BARSTOW — Two years after a rash of suicides beset Riverside Preparatory School in the Oro Grande School District, two high school students at Barstow High School fordid themselves last month.
School officials and law enforcement authorities have confirmed that a 15-year-old boy died on April 13, in the 1600 block of Church St. in Barstow, and an 18-year-old student died on April 30, in the 27000 block of Rimrock Road in Barstow.
According to Barstow Unified School District Superintendent Jeff Malan, the former was a freshman and the latter was a senior at the high school.

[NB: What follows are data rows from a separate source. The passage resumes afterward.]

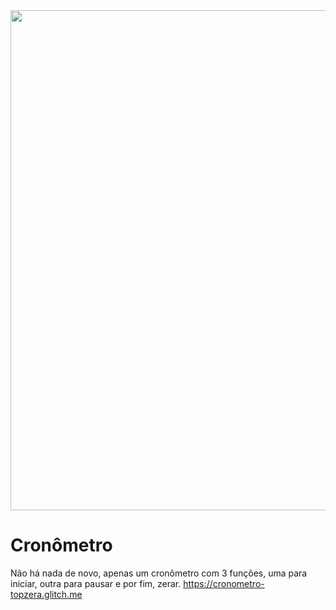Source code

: <div align="center">
  <img src="https://cdn.glitch.global/293e092f-20b1-488b-9f74-489f2aca67a5/imagem_2023-09-16_233344509.png?v=1694918026098" width="800px">
</div>


# Cronômetro
Não há nada de novo, apenas um cronômetro com 3 funções, uma para iniciar, outra para pausar e por fim, zerar.
https://cronometro-topzera.glitch.me
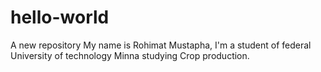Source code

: # hello-world
A new repository
   My name is Rohimat Mustapha, I'm a student 
of federal University of technology Minna 
studying Crop production. 
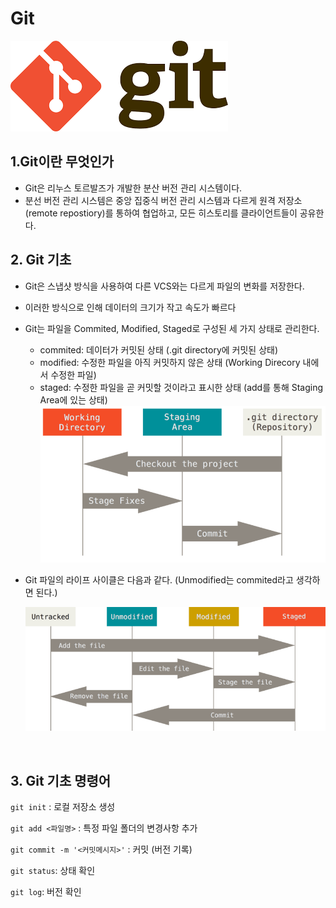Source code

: # Git

![git](./git.png)



## 1.Git이란 무엇인가

- Git은 리누스 토르발즈가 개발한 분산 버전 관리 시스템이다.
- 분선 버전 관리 시스템은 중앙 집중식 버전 관리 시스템과 다르게 원격 저장소(remote repostiory)를 통하여 협업하고, 모든 히스토리를 클라이언트들이 공유한다.



## 2. Git 기초

- Git은 스냅샷 방식을 사용하여 다른 VCS와는 다르게 파일의 변화를 저장한다.
- 이러한 방식으로 인해 데이터의 크기가 작고 속도가 빠르다
- Git는 파일을 Commited, Modified, Staged로 구성된 세 가지 상태로 관리한다.
  - commited: 데이터가 커밋된 상태 (.git directory에 커밋된 상태)
  - modified:  수정한 파일을 아직 커밋하지 않은 상태 (Working Direcory 내에서 수정한 파일)
  - staged: 수정한 파일을 곧 커밋할 것이라고 표시한 상태 (add를 통해 Staging Area에 있는 상태)![areas](./areas.png)



- Git 파일의 라이프 사이클은 다음과 같다. (Unmodified는 commited라고 생각하면 된다.)

  

  ![life](./life.png)

  

​	

## 3. Git 기초 명령어



`git init` : 로컬 저장소 생성

`git add <파일명>` : 특정 파일 폴더의 변경사항 추가

`git commit -m '<커밋메시지>'` : 커밋 (버전 기록)

`git status`: 상태 확인

`git log`: 버전 확인



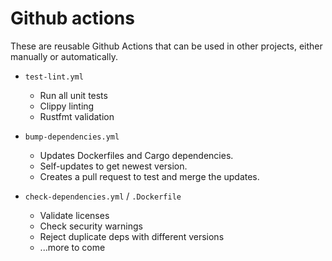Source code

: # Github actions

These are reusable Github Actions that can be used in other projects, either manually or automatically.

* `test-lint.yml`

  * Run all unit tests
  * Clippy linting
  * Rustfmt validation

* `bump-dependencies.yml`

  * Updates Dockerfiles and Cargo dependencies.
  * Self-updates to get newest version.
  * Creates a pull request to test and merge the updates.

* `check-dependencies.yml` / `.Dockerfile`

  * Validate licenses
  * Check security warnings
  * Reject duplicate deps with different versions
  * ...more to come

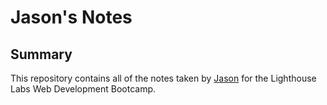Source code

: # Jason's Notes
## Summary
This repository contains all of the notes taken by [Jason](https://github.com/LingJason) for the Lighthouse Labs Web Development Bootcamp.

Malan posted a letter on the district’s website to parents of students at the school on May 5. “I believe that it is imperative that I reach out and partner with you and our community as a whole to keep our youth safe by providing encouragement, support, referral and intervention as needed,” Malan wrote. “This important responsibility requires the active involvement of the entire community which includes parents, families, educators, students and community members engaged with youth. The identification of ‘at risk’ youth for causing harm to oneself is important in preventing tragic events from occurring and one institution or organization alone cannot achieve this important goal.”
Malan said the community must focus on “Taking prevention steps with those known to be at risk to cause harm to oneself and identifying others at risk as well. We must reach out to others and refer our youth to appropriate community agencies for support when any may be suspected to be a potential harm to oneself or others. It is important that you gently and lovingly speak with your children regarding your concern about their emotional well-being, as well as the need to partner with them in keeping their peers safe by informing you or any responsible and trusted adult of any students that they believe to be ‘at risk’ for causing harm to oneself.”
Last year at Riverside Preparatory School, also located in the Mojave Desert some 36 miles away from Barstow in the community of Oro Grande, three students attending that accelerated learning facility took their own lives between February and May 2014.
Those involved the death of a 15-year-old girl in early February 2014 and that of a 16-year-old boy later that month, followed by the apparent suicide of a 13-year-old boy on May 21, 2014.
There was concern expressed at that time that the sheer academic intensity of the Riverside Preparatory School program may have been a contributory factor in the deaths. The father of the 15-year-old said he believed his daughter had been driven to suicide as a result of the bullying she was subjected to by her peers.